Petrol fiyatlarının yukarı yönlü hareketi, savaş harcamalarının azalması ve İran’ın Batı ile ilişkilerinin yumuşaması ile bölgede dış ticareti artırmanın potansiyeli yükseliyor. Ama bu, sonuçta sadece bir potansiyel. Fiiliyata geçirilmesi ise hem Türkiye’nin bu ülkelerle siyasi ilişkilerini iyileştirmesine, hem de ülkelerin kendi ekonomik ve politik sorunlarını hallederek, IMF’nin bölge için öngördüğü yıllık yüzde 3 büyüme öngörülerinin üstüne çıkmalarına bağlı.
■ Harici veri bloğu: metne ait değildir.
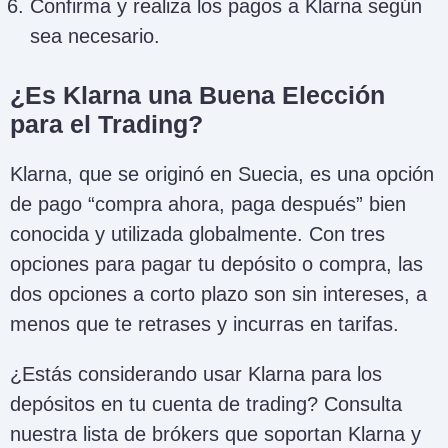
Confirma y realiza los pagos a Klarna según
sea necesario.
¿Es Klarna una Buena Elección
para el Trading?
Klarna, que se originó en Suecia, es una opción
de pago “compra ahora, paga después” bien
conocida y utilizada globalmente. Con tres
opciones para pagar tu depósito o compra, las
dos opciones a corto plazo son sin intereses, a
menos que te retrases y incurras en tarifas.
¿Estás considerando usar Klarna para los
depósitos en tu cuenta de trading? Consulta
nuestra lista de brókers que soportan Klarna y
Diğer yandan, sadece dış ticaret değil, Türkiye’nin bölgede 1.5-2 milyar doları geçmeyen doğrudan yatırımlarını artırma konusunda da önemli bir potansiyel olduğunu anımsamak gerekli. Bölgenin Türkiye’ye yatırımlarını cezbetmek, bir başka kulvar olan turizmde iş birliğini ilerletmek, inşaat faaliyetlerinin hacmini, hele ki barışa geçişle birlikte geliştirmek, yakın gündemin maddeleri arasında yer alabilir. Ama her şey bölgesel barışın tesisine, uyuma ve karşılıklı iş birliğine bağlı.